[The data]:
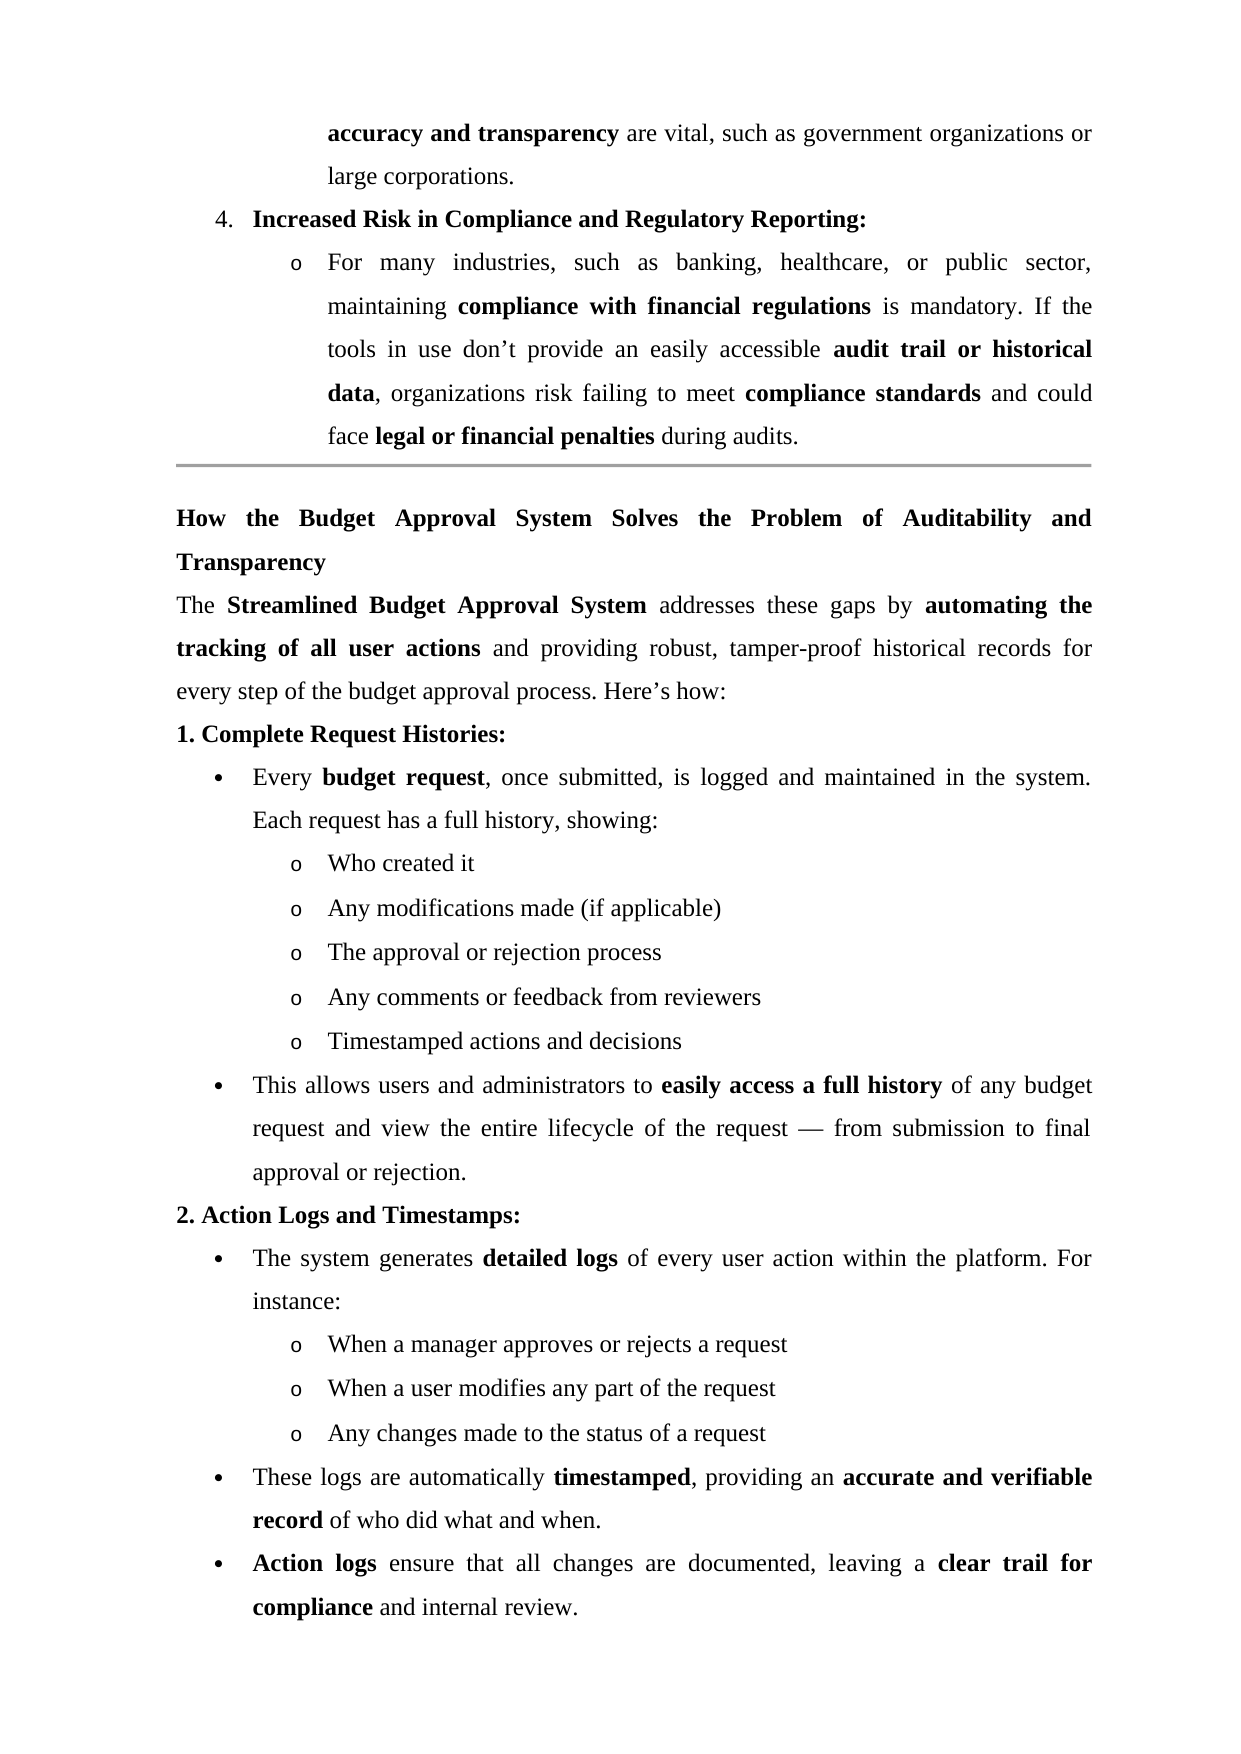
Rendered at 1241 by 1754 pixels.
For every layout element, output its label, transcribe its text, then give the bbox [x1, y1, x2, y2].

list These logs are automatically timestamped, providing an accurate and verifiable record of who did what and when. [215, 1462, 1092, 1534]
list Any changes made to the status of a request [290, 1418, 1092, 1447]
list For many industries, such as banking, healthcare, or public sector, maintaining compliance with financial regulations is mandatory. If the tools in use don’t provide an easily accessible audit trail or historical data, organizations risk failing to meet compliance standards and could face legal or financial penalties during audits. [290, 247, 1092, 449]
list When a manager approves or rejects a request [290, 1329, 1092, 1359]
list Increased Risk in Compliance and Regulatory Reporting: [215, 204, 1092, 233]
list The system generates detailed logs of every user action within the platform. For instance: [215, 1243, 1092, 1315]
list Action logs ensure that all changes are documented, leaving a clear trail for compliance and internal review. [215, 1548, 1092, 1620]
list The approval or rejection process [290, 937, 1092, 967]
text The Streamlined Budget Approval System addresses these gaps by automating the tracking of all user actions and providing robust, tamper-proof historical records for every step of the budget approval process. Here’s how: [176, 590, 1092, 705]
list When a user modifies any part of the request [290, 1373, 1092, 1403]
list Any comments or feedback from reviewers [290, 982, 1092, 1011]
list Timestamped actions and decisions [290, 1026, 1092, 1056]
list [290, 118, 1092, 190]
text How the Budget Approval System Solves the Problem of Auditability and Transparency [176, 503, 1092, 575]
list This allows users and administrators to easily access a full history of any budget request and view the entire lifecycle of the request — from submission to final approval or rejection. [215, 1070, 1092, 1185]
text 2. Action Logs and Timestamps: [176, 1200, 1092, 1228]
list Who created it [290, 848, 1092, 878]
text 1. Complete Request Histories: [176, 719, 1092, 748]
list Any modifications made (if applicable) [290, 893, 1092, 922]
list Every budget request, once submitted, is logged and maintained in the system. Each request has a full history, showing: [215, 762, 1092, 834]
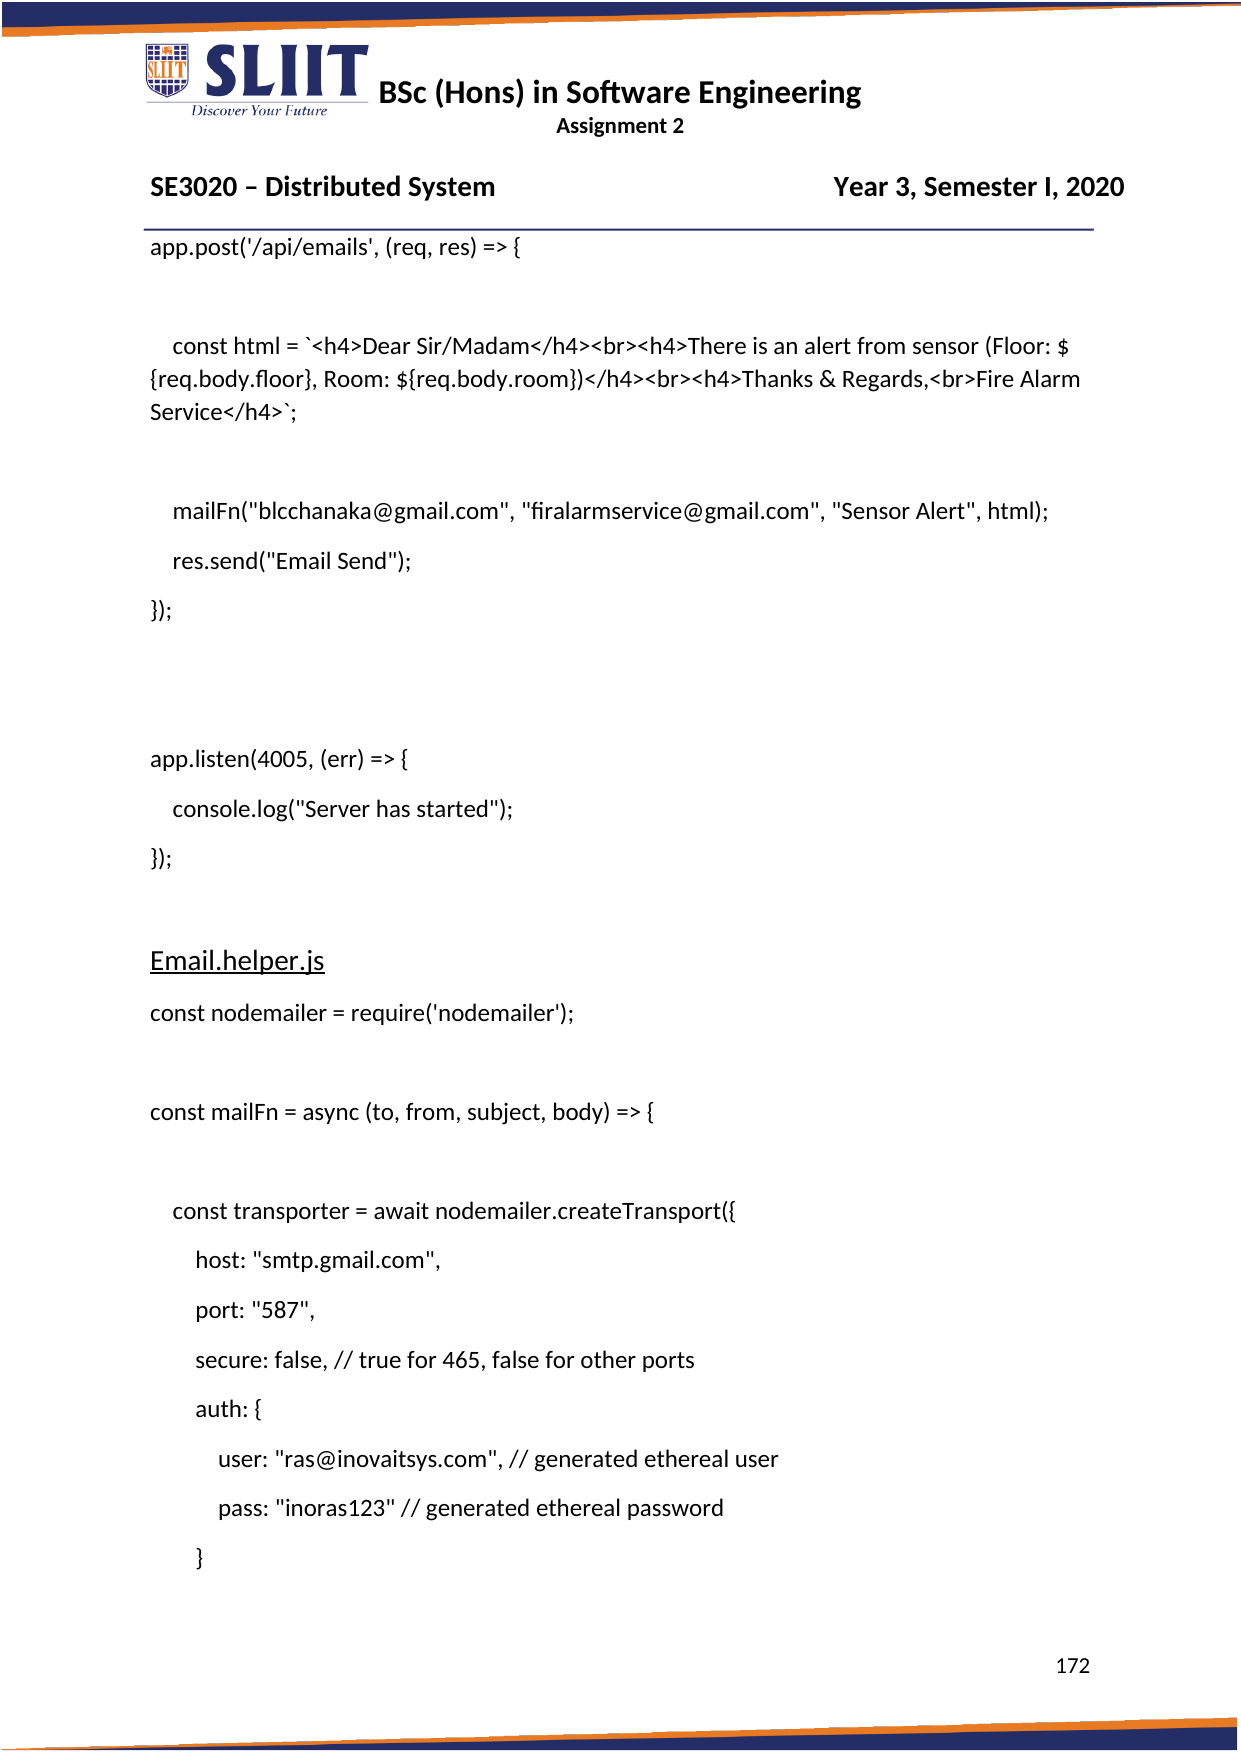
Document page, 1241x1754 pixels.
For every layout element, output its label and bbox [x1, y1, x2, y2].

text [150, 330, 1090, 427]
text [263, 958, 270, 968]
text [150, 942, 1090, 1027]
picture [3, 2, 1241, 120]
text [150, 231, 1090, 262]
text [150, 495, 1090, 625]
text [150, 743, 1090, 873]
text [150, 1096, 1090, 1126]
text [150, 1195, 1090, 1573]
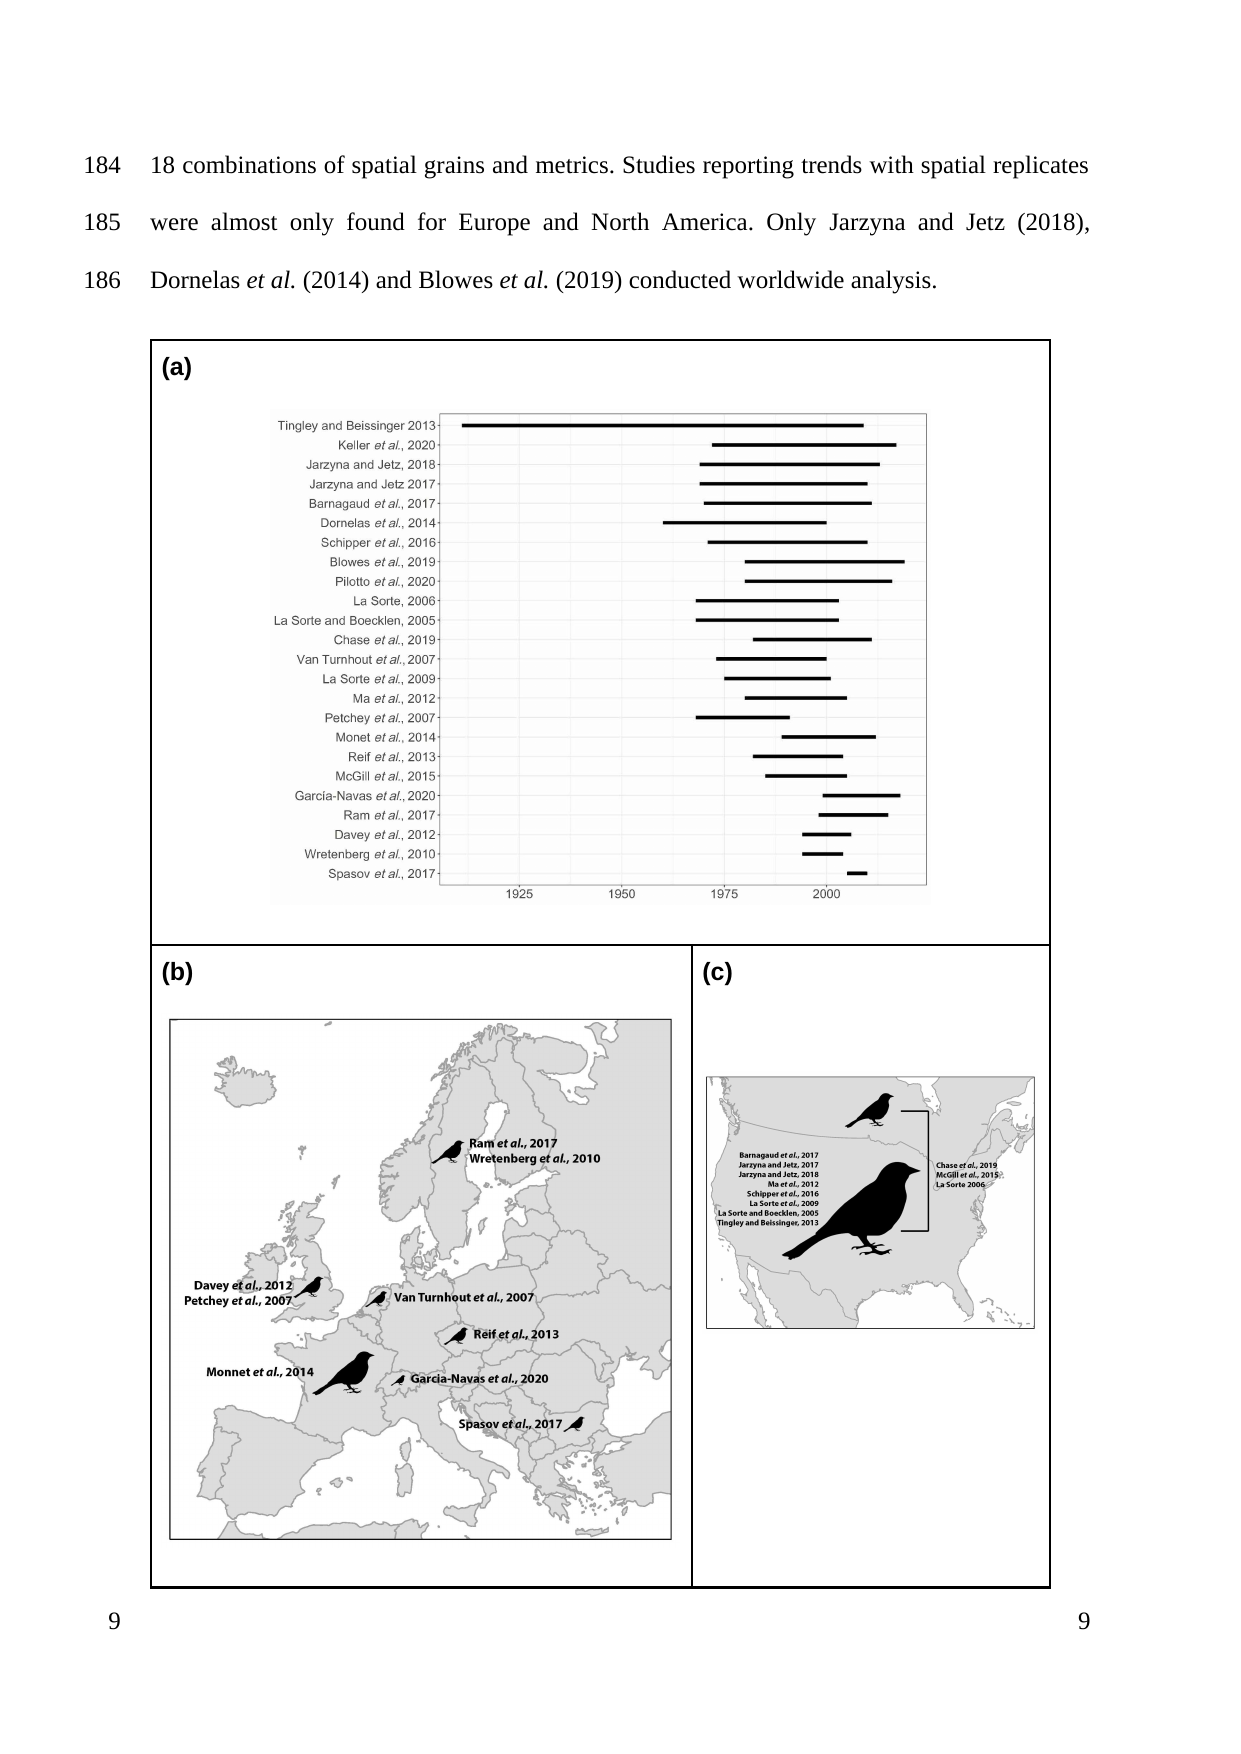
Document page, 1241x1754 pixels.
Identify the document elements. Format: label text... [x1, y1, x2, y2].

[What is required]: Would you please retype the material above exactly and leave out each picture?

[Response to the exercise]:
Rendered at 1241 by 1754 pixels.
For every layout element, output its label, transcribe its text, then give the bbox [x1, y1, x2, y2].

list These logs are automatically timestamped, providing an accurate and verifiable record of who did what and when. [215, 1462, 1092, 1534]
list Any changes made to the status of a request [290, 1418, 1092, 1447]
list For many industries, such as banking, healthcare, or public sector, maintaining compliance with financial regulations is mandatory. If the tools in use don’t provide an easily accessible audit trail or historical data, organizations risk failing to meet compliance standards and could face legal or financial penalties during audits. [290, 247, 1092, 449]
list When a manager approves or rejects a request [290, 1329, 1092, 1359]
list Increased Risk in Compliance and Regulatory Reporting: [215, 204, 1092, 233]
list The system generates detailed logs of every user action within the platform. For instance: [215, 1243, 1092, 1315]
list Action logs ensure that all changes are documented, leaving a clear trail for compliance and internal review. [215, 1548, 1092, 1620]
list The approval or rejection process [290, 937, 1092, 967]
text The Streamlined Budget Approval System addresses these gaps by automating the tracking of all user actions and providing robust, tamper-proof historical records for every step of the budget approval process. Here’s how: [176, 590, 1092, 705]
list When a user modifies any part of the request [290, 1373, 1092, 1403]
list Any comments or feedback from reviewers [290, 982, 1092, 1011]
list Timestamped actions and decisions [290, 1026, 1092, 1056]
list [290, 118, 1092, 190]
text How the Budget Approval System Solves the Problem of Auditability and Transparency [176, 503, 1092, 575]
list This allows users and administrators to easily access a full history of any budget request and view the entire lifecycle of the request — from submission to final approval or rejection. [215, 1070, 1092, 1185]
text 2. Action Logs and Timestamps: [176, 1200, 1092, 1228]
list Who created it [290, 848, 1092, 878]
text 1. Complete Request Histories: [176, 719, 1092, 748]
list Any modifications made (if applicable) [290, 893, 1092, 922]
list Every budget request, once submitted, is logged and maintained in the system. Each request has a full history, showing: [215, 762, 1092, 834]
Document page, 1241x1754 pixels.
For every layout element, output its label and bbox [x1, y1, x2, y2].

text [150, 330, 1090, 427]
text [263, 958, 270, 968]
text [150, 942, 1090, 1027]
picture [3, 2, 1241, 120]
text [150, 231, 1090, 262]
text [150, 495, 1090, 625]
text [150, 743, 1090, 873]
text [150, 1096, 1090, 1126]
text [150, 1195, 1090, 1573]
Document page, 1241x1754 pixels.
Identify the document elements. Format: label text... [x1, y1, x2, y2].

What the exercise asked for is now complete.